In the end most teams used smaller models that produced specific parts of a song, like the chords or melodies, and then stitched these together by hand. Uncanny Valley used an algorithm to match up lyrics and melodies that had been produced by different AIs, for example.

Another team, Dadabots x Portrait XO, did not want to repeat their chorus twice but couldn’t find a way to direct the AI to change the second version. In the end the team used seven models and cobbled together different results to get the variation they wanted.

It was like assembling a jigsaw puzzle, says Huang: “Some teams felt like the puzzle was unreasonably hard, but some found it exhilarating, because they had so many raw materials and colorful puzzle pieces to put together.”

Uncanny Valley used the AIs to provide the ingredients, including melodies produced by a model trained on koala, kookaburra, and Tasmanian devil noises.

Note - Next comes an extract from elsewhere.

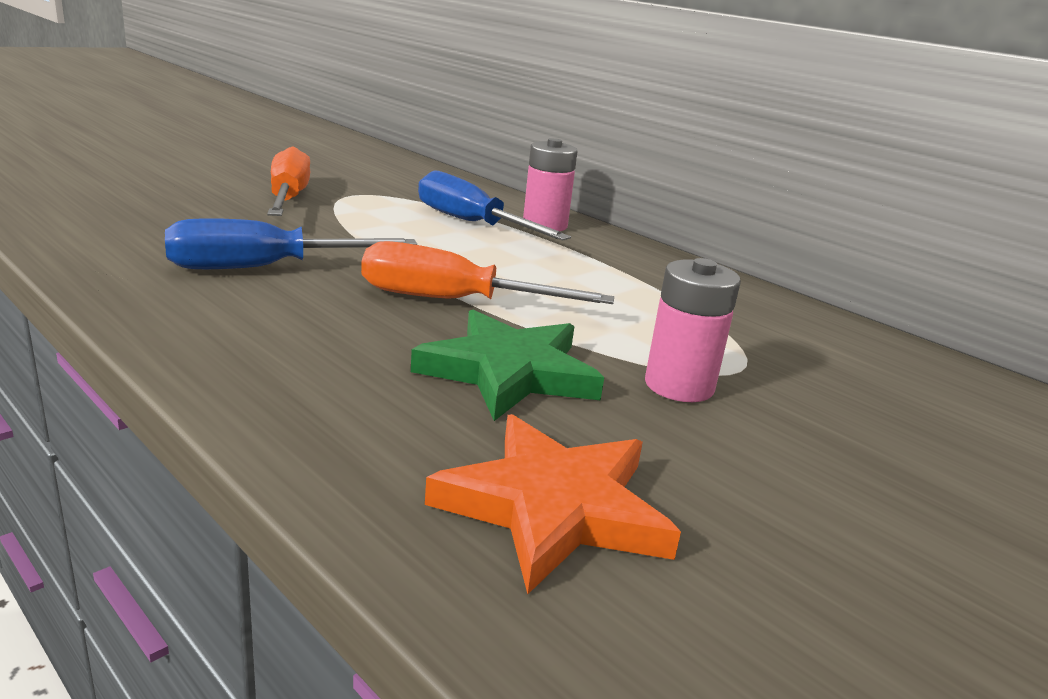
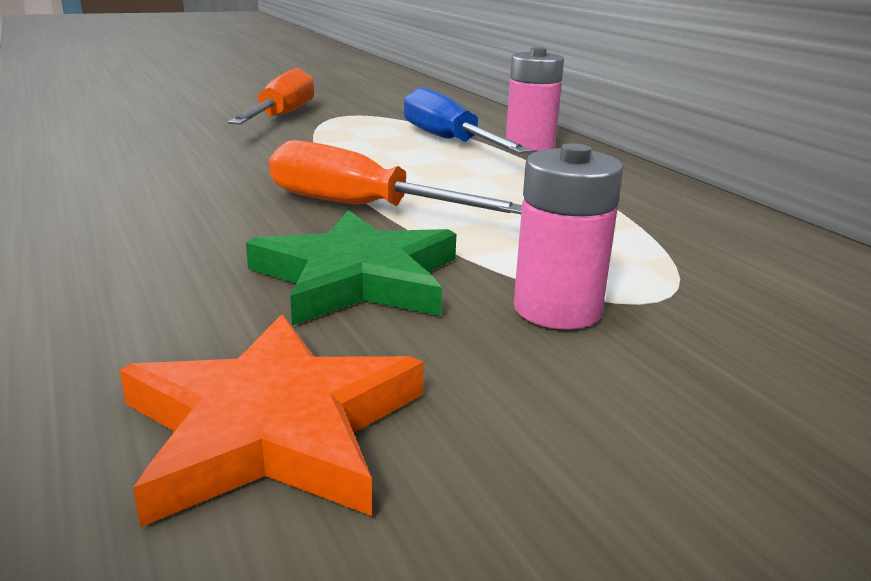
camera: 20 degrees right, 0 degrees up
(264, 268) = (198, 170): blue screwdriver -> none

The people on the team then put these together.

“It’s like having a quirky human collaborator that isn’t that great at songwriting but very prolific,” says Sandra Uitdenbogerd, a computer scientist at RMIT University in Melbourne and a member of Uncanny Valley. “We choose the bits that we can work with.”

But this was more compromise than collaboration. “Honestly, I think humans could have done it equally well,” she says.

Generative AI models produce output at the level of single notes—or pixels, in the case of image generation. They don’t perceive the bigger picture. Humans, on the other hand, typically compose in terms of verse and chorus and how a song builds. “There’s a mismatch between what AI produces and how we think,” says Cai.

Cai wants to change how AI models are designed to make them easier to work with. “I think that could really increase the sense of control for users,” she says.

It’s not just musicians and artists who will benefit. Making AIs easier to use, by giving people more ways to interact with their output, will make them more trustworthy wherever they’re used, from policing to health care.

“We’ve seen that giving doctors the tools to steer AI can really make a difference in their willingness to use AI at all,” says Cai.